Sree Varshini G Y, Latha S
Research Scholar, Thiagarajar College of Engineering, Madurai 625015, India.
Prof/EEE, Thiagarajar College of Engineering, Madurai 625015, India.
Heliyon. 2024 Feb 19;10(4):e26332. doi: 10.1016/j.heliyon.2024.e26332. eCollection 2024 Feb 29.
Cyber-Physical Power System (CPPS) refers to a system in which the elements of the internet and the physical power system communicate and work together. With the use of modern communication and information technology, grid monitoring and control have improved. However, the components of a cyber system are extremely vulnerable to cyberattacks via cyber connections due to inadequate cyber security measures. Therefore, an adaptive defence strategy is required for the analysis and mitigation of the coordinated attack. The conventional approach of using an offline controller requires tuning for changes in the operating conditions of the system, which is inappropriate for the modern CPPS. To counter the coordinated attack, a framework that integrates STATCOM based Adaptive Model Predictive Controller with RPME and time delay compensator is proposed. This paper addresses attack impact, detection, and mitigation methods in CPPS. In both time domain and frequency domain simulations the case studies are conducted for three distinct situations namely physical attack, cyberattack, and coordinated attack. Convolutional Neural Network (CNN), Support Vector Machine (SVM), Random Forest (RF), and K Nearest Neighbour (KNN) are four data-driven methods used for the detection of anomalies in PMU measurement data. Simulation studies show that CNN performs better in anomaly detection than other classifiers based on assessed performance metrics. For coordinated attack mitigation the proposed STATCOM based Adaptive Model Predictive Controller with RPME quickly recovers the system than the STATCOM based conventional lead-lag controller. The efficacy of the proposed strategy is validated on the WSCC 3 machine 9 bus system.

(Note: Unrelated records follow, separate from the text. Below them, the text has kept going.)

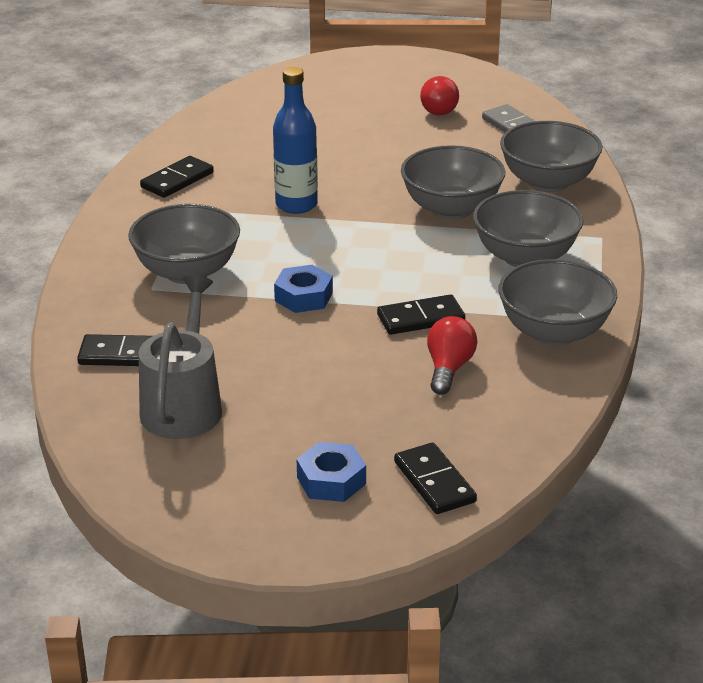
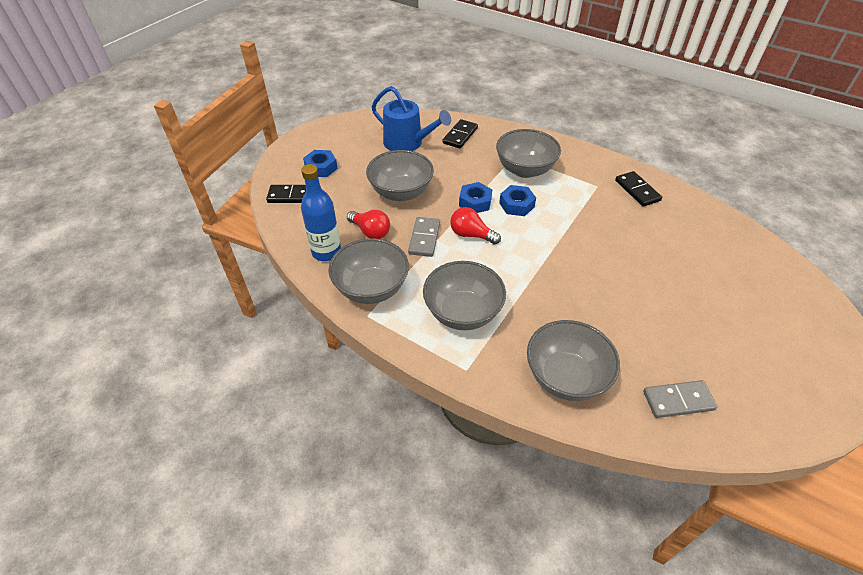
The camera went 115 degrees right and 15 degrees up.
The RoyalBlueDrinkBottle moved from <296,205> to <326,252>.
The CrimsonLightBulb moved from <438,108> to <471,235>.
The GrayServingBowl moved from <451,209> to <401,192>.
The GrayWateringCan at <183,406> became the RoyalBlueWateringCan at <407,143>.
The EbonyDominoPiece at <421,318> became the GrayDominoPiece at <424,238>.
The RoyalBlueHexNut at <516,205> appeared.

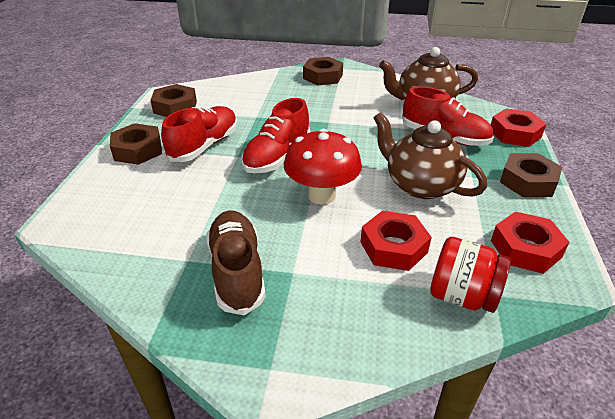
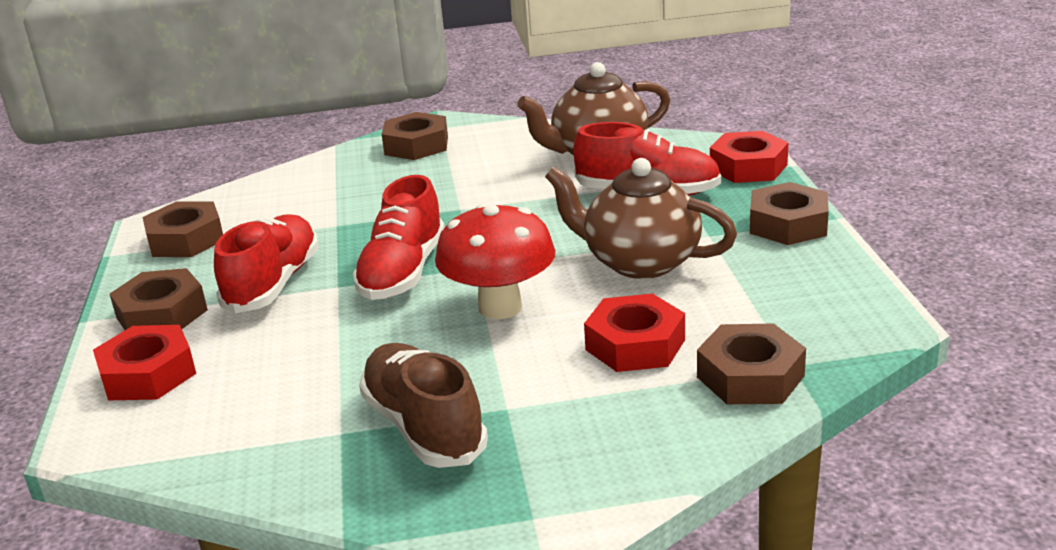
The camera went 15 degrees left and 10 degrees down.
The CrimsonHexNut moved from <525,249> to <148,374>.
The CrimsonJamJar at <462,296> was replaced by the BrownHexNut at <750,376>.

信息物理电力系统(CPPS)是指互联网元素与物理电力系统相互通信并协同工作的系统。借助现代通信和信息技术,电网监测与控制得到了改善。然而,由于网络安全措施不足,网络系统的组件极易通过网络连接受到网络攻击。因此,需要一种自适应防御策略来分析和缓解协同攻击。使用离线控制器的传统方法需要针对系统运行条件的变化进行调整,这不适用于现代CPPS。为了应对协同攻击,提出了一种将基于静止同步补偿器(STATCOM)的自适应模型预测控制器与鲁棒预测模型估计(RPME)和时延补偿器相结合的框架。本文探讨了CPPS中的攻击影响、检测和缓解方法。在时域和频域仿真中,针对物理攻击、网络攻击和协同攻击这三种不同情况进行了案例研究。卷积神经网络(CNN)、支持向量机(SVM)、随机森林(RF)和K近邻(KNN)是用于检测同步相量测量单元(PMU)测量数据异常的四种数据驱动方法。仿真研究表明,基于评估的性能指标,CNN在异常检测方面比其他分类器表现更好。对于协同攻击缓解,所提出的基于STATCOM的带有RPME的自适应模型预测控制器比基于STATCOM的传统超前-滞后控制器能更快地恢复系统。所提策略的有效性在西部系统协调委员会(WSCC)三机九节点系统上得到了验证。